Pożegnalna trasa Kiss została już potwierdzona. Szczegółowo o tym, w jakich okolicznościach zespół postanowił zakończyć karierę, w najnowszym wywiadzie dla Rolling Stone Music Now opowiedział Paul Stanley, gitarzysta i wokalista Kiss.
– To nasza ostatnia trasa – Paul Stanley nie ma wątpliwości, że tym razem Kiss na dobre pożegnają się ze sceną.
– To będzie najbardziej spektakularna, największa rzecz, jaką kiedykolwiek zrobiliśmy. Ludzie, którzy nas kochają, przyjdą nas zobaczyć. Jeśli jeśli nigdy nas nie widziałeś, to jest ten czas – zapowiada gitarzysta i wokalista Kiss.
Temat rozbratu Kiss ze sceną Stanley rozwinął, goszcząc w popularnym podcaście Rolling Stone Music Now.
– W pewnym momencie trzeba się z tym zmierzyć – przyznał Stanley. – Ma to sens, jeśli weźmiesz pod uwagę, kim właściwie jesteśmy. Nie jesteśmy przecież zespołem chłopaków w jeansach i trampkach. Jesteśmy atletami, supermanami grającymi na gitarach, więc tak, w pewnym momencie patrzysz na innych i zaczynasz się zastanawiać: „Ile jeszcze będziemy mogli robić? Jak długo będziemy kochać to, co robimy?” Jeśli jesteś mądry, zaplanujesz to tak, by zrobić na koniec coś dużego, a nie po prostu usunąć się w cień. Tego bym nie chciał.

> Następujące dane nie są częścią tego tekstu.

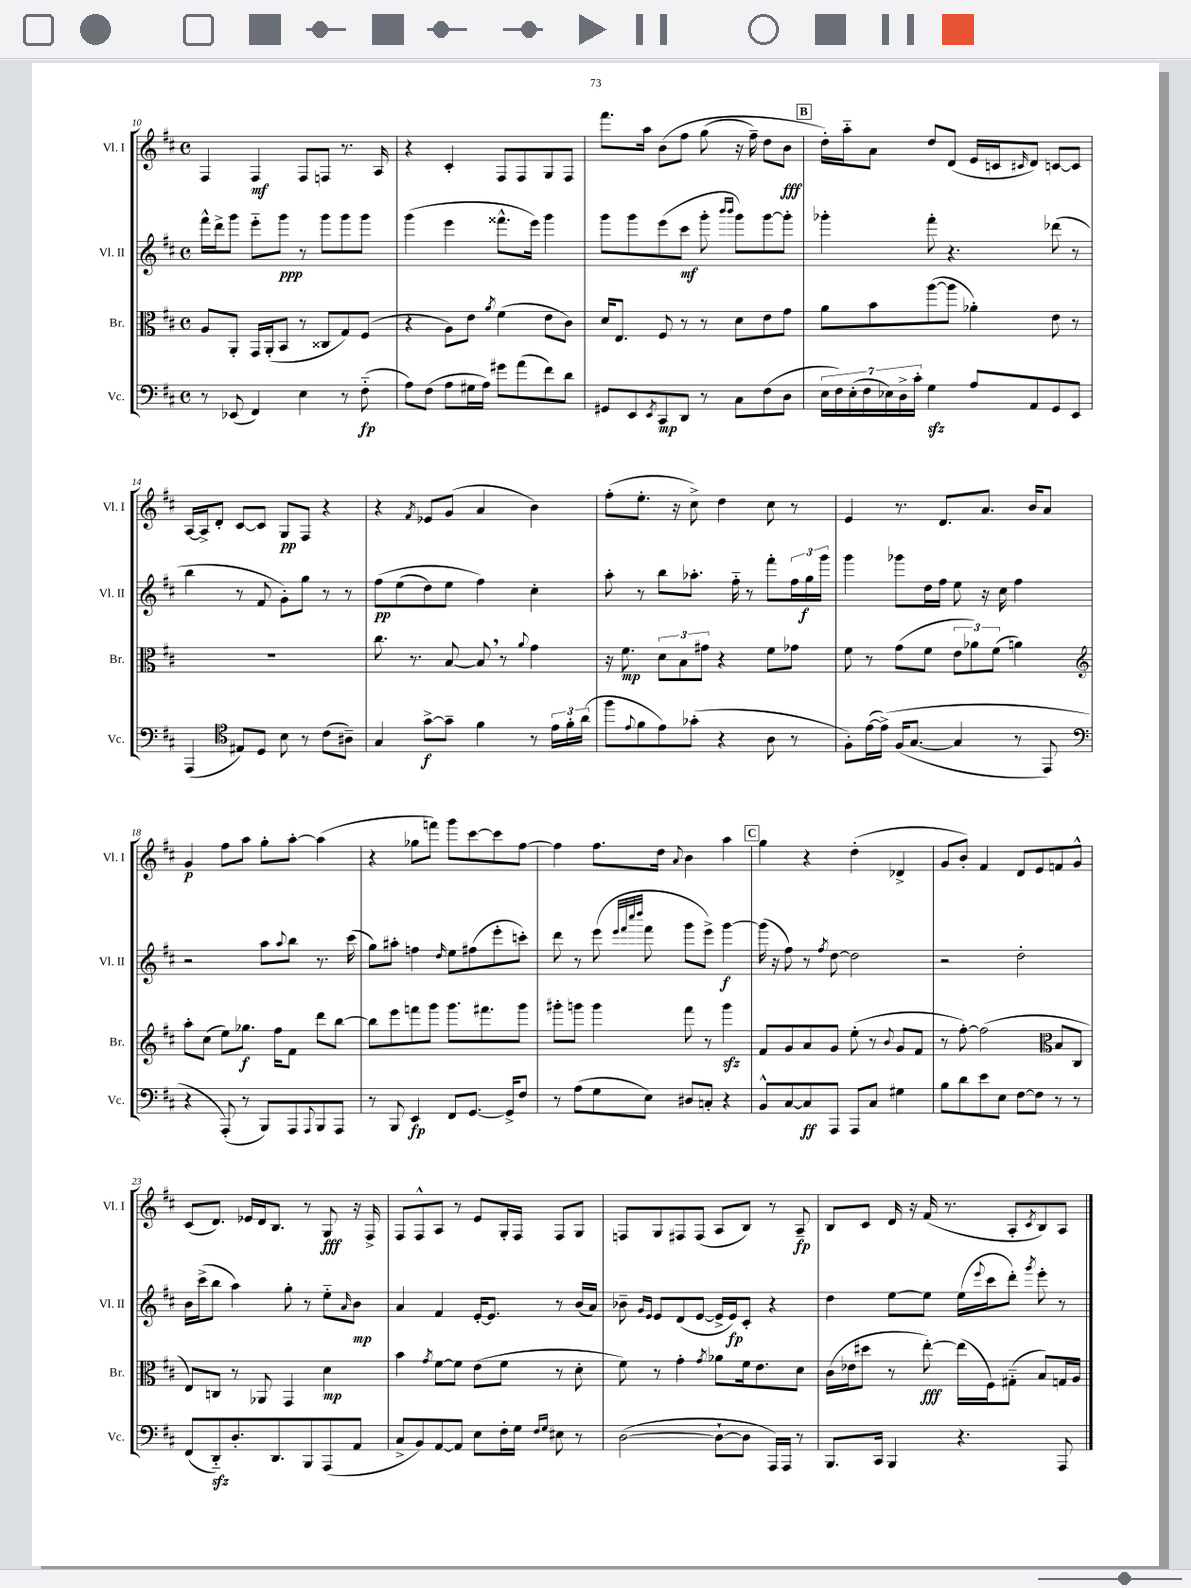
<<
\new StaffGroup <<
\new Staff = "s0" \with { instrumentName = "Vl. I" shortInstrumentName = "Vl. I" } {
    \clef treble \key d \major \defaultTimeSignature \time 4/4
    fis4 fis4\mf fis8 f8 r8. a16 |
    r4 cis'4-. fis8 fis8 g8 fis8 |
    fis'''8. a''16 b'8\( fis''8 g''8( r16 fis''16--) d''8 b'8\fff |
    \mark \markup { \box "B" } d''16-.\) a''16-_ a'8 d''8 d'8( e'16 c'16 \grace { cis'16 } d'8) c'8~ c'8 |
    a16~ a16-> d'8-. cis'8~ cis'8 g8\pp fis8 r4 |
    r4 \acciaccatura { fis'8 } ees'8 g'8( a'4 b'4) |
    fis''8-.( e''8.-. r16 cis''8->) d''4 cis''8 r8 |
    e'4 r8. d'8. a'8. b'16 a'8 |
    g'4\p fis''8 a''8 g''8-. a''8~-. a''4( |
    r4 ges''8 f'''8) g'''8 cis'''8~ cis'''8 fis''8~ |
    fis''4 fis''8. d''16 \appoggiatura { a'8 } b'4 a''4 |
    \mark \markup { \box "C" } g''4 r4 d''4-.( des'4-> |
    g'8 b'8-.) fis'4 d'8 e'8 f'8 g'8-^ |
    cis'8( d'8.) ees'16 d'16 b8. r8 g8\fff r16 fis16-> |
    fis8 fis8-^ a8 r8 e'8 g16-. fis16 fis8 g8 |
    f8 g8 fis8 fis8( a8 b8) r8 a8--\fp |
    b8 cis'8 d'16 r16 fis'16( r8. a8-. \acciaccatura { cis'8 } b8) a8 \bar "|." |
}
\new Staff = "s1" \with { instrumentName = "Vl. II" shortInstrumentName = "Vl. II" } {
    \clef treble \key d \major \defaultTimeSignature \time 4/4
    fis'''16-^ d'''16-> g'''8 e'''8-_ g'''8\ppp r8 g'''8 g'''8 g'''8 |
    g'''4( e'''4 fisis'''8.-^ e'''16) g'''4 |
    g'''8 g'''8 e'''8( cis'''8\mf g'''8-. \grace { b'''16 b'''16 } g'''8) g'''8~ g'''8-. |
    \mark \markup { \box "B" } ges'''4-. fis'''8-. r4. des'''8( r8 |
    b''4 r8 fis'8 g'8-.) g''8 r8 r8 |
    fis''8\pp\( e''8( d''8) e''8 fis''4\) cis''4-. |
    a''8-. r8 b''8 aes''8.-. fis''16-_ r8 fis'''8-. \tuplet 3/2 { fis''16 g''16\f g'''16 } |
    g'''4 ges'''8 d''16 fis''16 e''8 r16 cis''16 fis''4 |
    r2 a''8 \appoggiatura { a''8 } b''8 r8. cis'''16( |
    g''8) ais''8-. f''4 \grace { d''16 } e''8 fis''8( e'''8-. c'''8-.) |
    d'''8 r8 e'''8( \grace { e'''32 fis'''32 cis''''32 d''''32 } fis'''8 g'''8 e'''8->) g'''4~\f |
    \mark \markup { \box "C" } g'''16( r16 fis''8) r8 \acciaccatura { fis''8 } d''8~ d''2 |
    r2 d''2-. |
    b'16 cis'''16->( b''8 a''4) g''8-. r8 e''8-_ \grace { a'16 } b'8\mp |
    a'4 fis'4 e'16~-. e'8. r8 b'16( a'16) |
    bes'8-- \grace { g'16 e'16 } e'8 d'8( e'8~ e'16-> e'16\fp) cis'8-. r4 |
    d''4 e''8~ e''8 e''16( \appoggiatura { e'''8 } cis'''16 d'''8-.) \acciaccatura { g'''8 } e'''8-. r8 \bar "|." |
}
\new Staff = "s2" \with { instrumentName = "Br." shortInstrumentName = "Br." } {
    \clef alto \key d \major \defaultTimeSignature \time 4/4
    a8 a,8-. g,16 a,16-.( b,8 r8 cisis8 g8) fis8( |
    r4 a8) e'8 \acciaccatura { a'8 } fis'4( e'8 cis'8) |
    d'16 e8. fis8 r8 r8 d'8 e'8 g'8 |
    \mark \markup { \box "B" } a'8 b'8 a''8~( a''8 aes'4-.) e'8 r8 |
    R1 |
    cis''8. r8. b8~ b8 \breathe r8 \appoggiatura { a'8 } g'4 |
    r16 fis'8.\mp \tuplet 3/2 { d'8 b8 gis'8 } r4 fis'8 ges'8 |
    fis'8 r8 g'8( fis'8 \tuplet 3/2 { e'8 aes'8) fis'8( } a'4) |
    \clef treble a''8-. cis''8( e''8) ges''8.\f fis''16 fis'8 d'''8 b''8~ |
    b''8 e'''8 f'''8 g'''8 g'''8. fis'''8. g'''8 |
    gis'''8-. g'''8 g'''4 fis'''8 r8 g'''4\sfz |
    \mark \markup { \box "C" } fis'8 g'8 a'8 g'8 e''8-.( r8 \appoggiatura { b'8 } g'8 fis'8 |
    r8 fis''8~-.) fis''2( \clef alto b8 cis8 |
    e8) c8 r8 aes,8 g,4 d'4\mp |
    b'4 \acciaccatura { g'8 } fis'8~ fis'8 e'8( fis'8 r8 d'8-. |
    fis'8) r8 g'4-. \acciaccatura { g'8 } aes'8 fis'16 e'8. d'8 |
    cis'16( ees'16 dis''8 r8 e''8~-.\fff) e''16( fis16) gis8-_( b8) g16 a16 \bar "|." |
}
\new Staff = "s3" \with { instrumentName = "Vc." shortInstrumentName = "Vc." } {
    \clef bass \key d \major \defaultTimeSignature \time 4/4
    r8 ees,8( fis,4) e4 r8 fis8-_\fp( |
    a8) fis8( a8 gis16 a16) gis'8 a'8( fis'8) d'8 |
    gis,8 e,8 \acciaccatura { e,8 } cis,8\mp d,8 r8 cis8 fis8( d8 |
    \mark \markup { \box "B" } \tuplet 7/4 { e16 fis16) e16-.( fis16 ees16) d16-> cis'16-. } g4\sfz a8 a,8 g,8 e,8 |
    a,,4( \clef tenor eis8) d8 b8 r8 cis'8( ais8--) |
    g4 g'8~->\f g'8-- fis'4 r8 \tuplet 3/2 { e'16 fis'16-. a'16( } |
    fis''8 \appoggiatura { e'8 } fis'8 e'8) ges'8-.( r4 a8 r8 |
    fis8-.) e'16~( e'16->)\( fis16( g8.~ g4 r8 e,8) |
    \clef bass r4 a,,8-.(\) r8 b,,8) a,,8 \appoggiatura { a,,8 } b,,8 a,,8 |
    r8 b,,8 e,4\fp fis,8 g,8.~ g,16-> fis8 |
    r8 a8( g8 e8) dis8 c8-. r4 |
    \mark \markup { \box "C" } b,8-^ cis8~ cis8\ff a,,8 a,,8 cis8 gis4 |
    b8 d'8 e'8 e8 fis8~ fis8 r8 r8 |
    fis,8( d,8-_\sfz) d8.-. d,8. b,,8 a,,8( a,8 |
    cis8-> b,8) a,8~ a,8 e8 fis16-. g16 \grace { fis16 g16 } eis8 r8 |
    d2~( d8~-! d8 a,,16) a,,16 r8 |
    b,,8. cis,16 b,,4 r4. a,,8 \bar "|." |
}
>>
>>
\layout { \context { \Score currentBarNumber = #10 } }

– Podejmujemy wyzwania i kopiemy dupy. Przeżyliśmy malkontentów. Chcemy ruszyć w drogę i przybić piątkę każdemu na świecie, co oczywiście zajmie trochę czasu – podsumował Stanley.

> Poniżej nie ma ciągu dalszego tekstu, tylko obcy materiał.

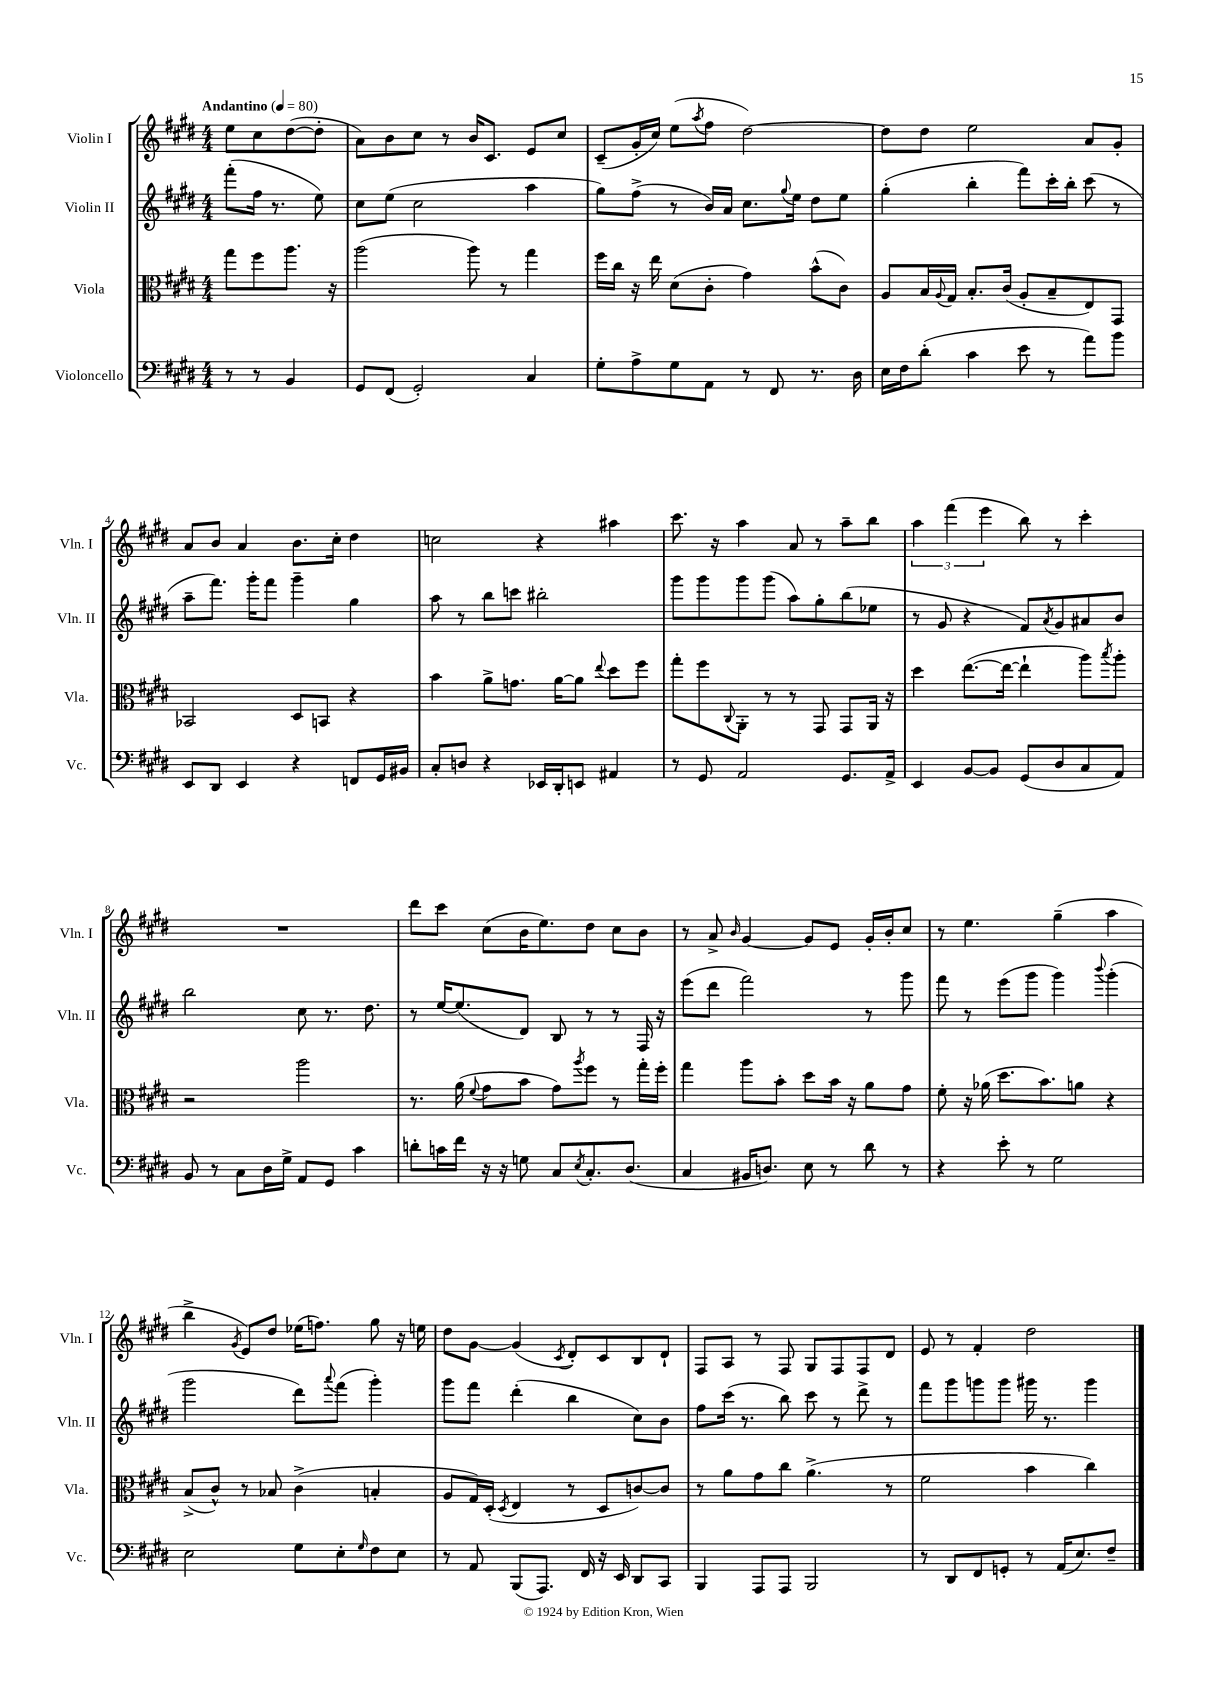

**kern	**kern	**kern	**kern
*staff4	*staff3	*staff2	*staff1
*clefF4	*clefC3	*clefG2	*clefG2
*k[f#c#g#d#]	*k[f#c#g#d#]	*k[f#c#g#d#]	*k[f#c#g#d#]
*M4/4	*M4/4	*M4/4	*M4/4
*MM80	*MM80	*MM80	*MM80
8r	8gg#	(8fff#'	8ee
8r	8ff#	16ff#	8cc#
.	.	8.r	.
4BB	8.aa	.	([8dd#
.	.	8ee)	8dd#']
.	16r	.	.
=	=	=	=
8GG#	(2aa	8cc#	8a)
(8FF#	.	(8ee	8b
2GG#')	.	2cc#	8cc#
.	.	.	8r
.	8aa)	.	16b
.	.	.	8.c#
.	8r	.	.
4C#	4gg#	4aa	8e
.	.	.	8cc#
=	=	=	=
8G#'	16ff#	8gg#)	(8c#~
.	16cc#	.	.
8A^	16r	(8ff#^	16g#'
.	16ee	.	16cc#)
8G#	(8d#	8r	(8ee
.	.	.	8qaa
8AA	8c#'	16b)	8ff#
.	.	16a	.
8r	4g#)	8.cc#	[2dd#)
8FF#	.	.	.
.	.	8qqgg#	.
.	.	16ee	.
8.r	(8b^^	8dd#	.
.	8c#)	8ee	.
16D#	.	.	.
=	=	=	=
16E	8A	(4gg#'	8dd#]
16F#	.	.	.
(8d#'	16B	.	8dd#
.	8qqA	.	.
.	16G#	.	.
4c#	8.B'	4bb'	2ee
.	(16c#	.	.
8e	8A'	8fff#)	.
8r	8B~	16ccc#'	.
.	.	16bb'	.
8a)	8E)	(8ccc#	8a
8b	8GG#	8r	8g#'
=	=	=	=
8EE	2BB-	8aa~	8a
8DD#	.	8.fff#)	8b
4EE	.	.	4a
.	.	16ggg#'	.
.	.	8fff#	.
4r	8D#	4ggg#~	8.b
.	8BB	.	.
.	.	.	16cc#'
8FF	4r	4gg#	4dd#
16GG#	.	.	.
16BB#	.	.	.
=	=	=	=
8C#'	4b	8aa	2cc
8D	.	8r	.
4r	8a^	8bb	.
.	8.g	8ccc	.
16EE-	.	2bb#'	4r
16DD#'	[16a	.	.
8EE	8a]	.	.
.	8qqee	.	.
4AA#	8dd#	.	4aa#
.	8ff#	.	.
=	=	=	=
8r	8gg#'	8ggg#	8.ccc#
8GG#	8ff#	8ggg#	.
.	.	.	16r
.	8qqC#	.	.
2AA	8AA'	8ggg#	4aa
.	8r	(8ggg#	.
.	8r	8aa)	8a
.	8GG#	8gg#'	8r
8.GG#	8GG#	(8bb	8aa~
.	16AA	8ee-	8bb
16AA^	16r	.	.
=	=	=	=
4EE	4dd#	8r	6aa
.	.	8g#	.
.	.	.	(6fff#
[8BB	([8.ee	4r	.
.	.	.	6eee
8BB]	.	.	.
.	16ee_	.	.
(8GG#	4ee`]	8f#)	8bb)
.	.	8qa	.
8D#	.	8g#	8r
8C#	8aa)	8a#	4ccc#'
.	8qbb	.	.
8AA)	8aa'	8b	.
=	=	=	=
8BB	2r	2bb	1r
8r	.	.	.
8C#	.	.	.
16D#	.	.	.
16G#^	.	.	.
8AA	2aa	8cc#	.
8GG#	.	8.r	.
4c#	.	.	.
.	.	8.dd#	.
=	=	=	=
8d'	8.r	8r	8ddd#
16c	.	[16ee	8ccc#
16f#	(16a	(8.ee]	.
.	8qqf#	.	.
16r	8g#	.	(8cc#
16r	.	.	.
8G	8b	8d#)	16b
.	.	.	8.ee)
8C#	8g#)	8B	.
8qE	8qaa	.	.
8.C#'	8ff#	8r	8dd#
.	8r	8r	8cc#
(8.D#	.	.	.
.	16gg#'	16F#	8b
.	16ff#'	16r	.
=	=	=	=
4C#	4gg#	(8eee	8r
.	.	8ddd#	8a^
.	.	.	16qqb
16BB#	8aa	2fff#)	[4g#
8.D)	.	.	.
.	8b'	.	.
8E	8dd#	.	8g#]
8r	16b	.	8e
.	16r	.	.
8d#	8a	8r	16g#'
.	.	.	16b'
8r	8g#	8ggg#	8cc#
=	=	=	=
4r	8f#'	8fff#	8r
.	16r	8r	4.ee
.	(16a-	.	.
8e'	8.dd#	(8eee	.
8r	.	8ggg#	.
.	8.b)	.	.
2G#	.	4ggg#)	(4gg#~
.	8a	.	.
.	.	8qqbbb	.
.	4r	(4ggg#'	4aa
=	=	=	=
2E	(8B^	2ggg#	4bb^
.	8c#^^)	.	.
.	.	.	8qg#
.	8r	.	8e)
.	8B-	.	8dd#
8G#	(4c#^	8ddd#)	(16ee-
.	.	.	8.ff)
.	.	8qqaaa	.
8E'	.	(8fff#	.
16qqG#	.	.	.
8F#	4B'	4ggg#')	8gg#
8E	.	.	16r
.	.	.	16ee
=	=	=	=
8r	8A	8ggg#	8dd#
8AA	16G#)	8fff#	[8g#
.	(16D#'	.	.
.	8qD#	.	.
(8BBB	4E	(4ddd#'	(4g#]
8.AAA)	.	.	.
.	.	.	8qc#
.	8r	4bb	8d#')
16FF#	.	.	.
16r	8D#	.	8c#
16EE	.	.	.
8DD#	[8c)	8cc#)	8B
8CC#	8c]	8b	8d#`
=	=	=	=
4BBB	8r	8ff#	8F#
.	8a	(16ccc#	8A
.	.	8.r	.
8AAA	8g#	.	8r
8AAA	8cc#	8bb)	8F#
2BBB	(4.a^	8ccc#	8G#
.	.	8r	8F#
.	.	8ddd#^	8F#
.	8r	8r	8d#
=	=	=	=
8r	2f#	8fff#	8e
8DD#	.	8ggg#	8r
8FF#	.	8ggg	4f#'
8GG'	.	8ggg	.
8r	4b	16ggg#	2dd#
.	.	8.r	.
(16AA	.	.	.
8.E)	.	.	.
.	4cc#)	4ggg#	.
8F#~	.	.	.
==	==	==	==
*-	*-	*-	*-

Czy członkowie Kiss przybiją również piątkę fanom z naszego kraju? Jak do tej pory zespół nie rozpieszczał polskich fanów, omijając Polskę m.in. w latach 2000-2001. Wówczas grupa również żegnała się ze sceną, dając 142 koncerty z perkusistą Peterem Crissem. Przyszłoroczna trasa nie będzie więc pierwszym pożegnaniem w historii Kiss. Czy będzie ostatnim? To się okaże.
Skład Kiss tworzą obecnie Paul Stanley, Tommy Thayer, Gene Simmons i Eric Singer.